PISA e SAEB: Duas métricas diferentes?

“Dada a relevância do assunto, por deferência do Educador FRANCISCO APARECIDO CORDÃO, estamos publicando neste espaço o  Texto de autoria do colega Francisco Soares  .” 

Dois eventos recentes forneceram informações importantes para o debate sobre a qualidade da educação no Brasil.

A SBPC promoveu uma reunião regional em Sobral cujo tema foi “Educação Básica de Qualidade: currículo, carreira e gestão escolar”. O professor Daniel Lavor da UFC mostrou em sua apresentação resultados preliminares da aplicação do teste denominado “PISA for Schools”, nas escolas de Ensino Médio de Sobral. Os alunos destas escolas são egressos recentes das escolas de ensino fundamental de Sobral que, como é amplamente conhecido, tem resultados estelares na Prova Brasil.

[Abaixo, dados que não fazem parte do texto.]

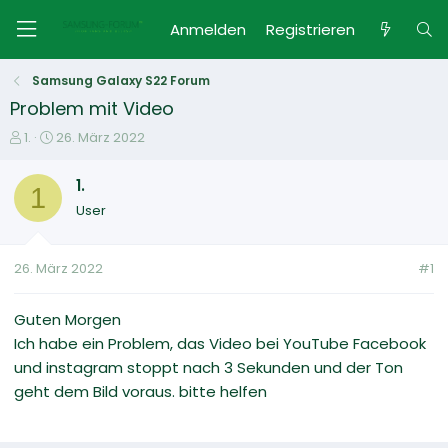
Anmelden
Registrieren
Samsung Galaxy S22 Forum
Problem mit Video
E
E
1.
26. März 2022
r
r
s
s
1.
1
t
t
User
e
e
l
l
l
l
26. März 2022
#1
e
t
r
a
m
Guten Morgen
Ich habe ein Problem, das Video bei YouTube Facebook
und instagram stoppt nach 3 Sekunden und der Ton
geht dem Bild voraus. bitte helfen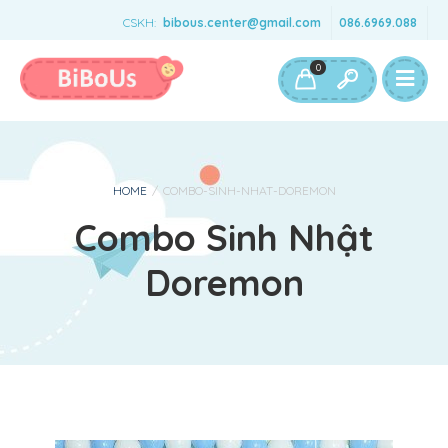
CSKH:
bibous.center@gmail.com
086.6969.088
Bé Gái
Bé Trai
Đồ Chơi & Phụ Kiện
0
HOME
/
COMBO-SINH-NHAT-DOREMON
Combo Sinh Nhật
Doremon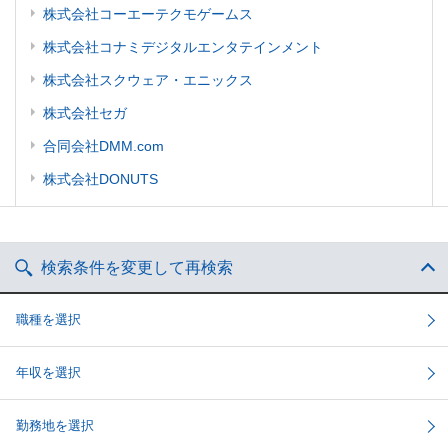
株式会社コーエーテクモゲームス
株式会社コナミデジタルエンタテインメント
株式会社スクウェア・エニックス
株式会社セガ
合同会社DMM.com
株式会社DONUTS
検索条件を変更して再検索
職種を選択
年収を選択
勤務地を選択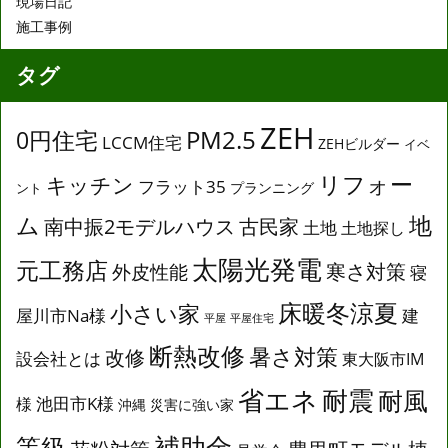
現場日記
施工事例
タグ
ZEH
0円住宅
PM2.5
LCCM住宅
ZEHビルダー
イベ
リフォー
キッチン
フラット35
プランニング
ント
ム
地
南中振2モデルハウス
古民家
土地
土地探し
太陽光発電
元工務店
寒さ対策
外皮性能
寝
床暖冬涼夏
小さい家
屋川市Na様
建
平屋
平屋住宅
断熱改修
暑さ対策
改修
設会社とは
東大阪市IM
省エネ
耐震
耐風
池田市K様
様
沖縄
災害に強い家
補助金
等級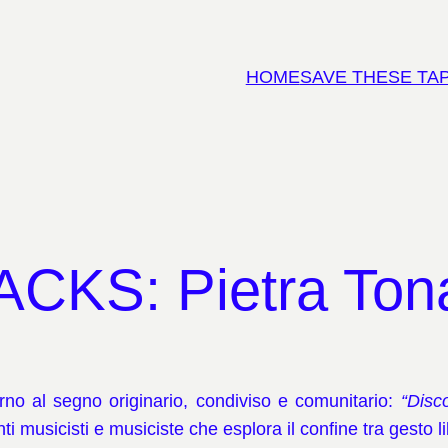
HOME
SAVE THESE TA
KS: Pietra Tona
no al segno originario, condiviso e comunitario:
“Disc
i musicisti e musiciste che esplora il confine tra gesto li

O professor Lavor mostrou que as médias dos estudantes de quatro escolas são equivalentes à média dos estudantes de países, que ocupam lugares de destaque no ranking do PISA.  Ou seja, esta evidência reforça a informação mostra que há estudantes brasileiros de escolas públicas estaduais com bom desempenho no PISA, a métrica internacionalmente aceita para medir o aprendizado de Leitura e Matemática na educação básica.  Um fato a comemorar. No entanto, falta conhecer o percentual de estudantes destas escolas nos diferentes níveis de aprendizado para uma melhor descrição da situação educacional. Por outro lado, os dados mostram que a maioria dos estudantes que, no nono ano do ensino fundamental tiveram resultados excelentes, não mostraram a mesma excelência em um teste equivalente ao PISA.

A divulgação destes dados inéditos, coloca a necessidade de se entender por que estudantes que se saem tão bem na Prova Brasil, não tem bons resultados no PISA.

Uma resposta preliminar é que as exigências dos dois exames são diferentes. Ou seja, a métrica brasileira é diferente e, muito menos exigente. Em particular o PISA contém muitas questões abertas, completamente ausentes da Prova Brasil. Apenas com este tipo de questão é possível verificar se os estudantes alcançaram objetivos de aprendizagem que exigem processos cognitivos mais complexos como os de análise e reflexão.

O outro evento foi a defesa de dissertação de mestrado de Solange Mol, aluna do Prof. Daniel Matos do programa de pós-graduação em Educação da Universidade Federal de Outro Preto. A aluna classificou 123 questões da Prova Brasil, em um dos quatro níveis da taxonomia SOLO: uni-estrutural, multiestrutural, relacional e abstrato estendido.

A aluna mostrou que todas as 57 questões de matemática do quinto ano que foram analisadas são do tipo uni-estrutural e, portanto, verificam o conhecimento de uma informação isolada. A análise mostrou que há muitas informações básicas e simples que não são conhecidas. No nono ano há apenas 4 questões entre as 66 analisadas que são classificadas na segunda categoria da taxonomia.

Ou seja, a dissertação mostra que o teste brasileiro verifica apenas aprendizagens superficiais, já que não inclui questões dos dois níveis mais altos da taxonomia que, portanto, a métrica usada para o monitoramento da educação básica brasileira é muito pouco exigente. No futebol, seria como verificar a qualidade de um time, colocando-o para competir com adversários da terceira divisão.

Estas duas contribuições do Prof. Lavor e de Solange Mol são importantes e precisam ser conhecidas e usadas neste neste momento que as redes e escolas estão tratando da implementação da BNCC. É importante que tanto os objetivos incluídos nos currículos, como a forma de ensiná-los, assim como a avaliação contemple as aprendizagens mais profundas. Ou seja, é urgente elevar o “sarrafo” exigido para dizer que a educação oferecida pelos sistemas de ensino no Brasil é, de fato, de qualidade.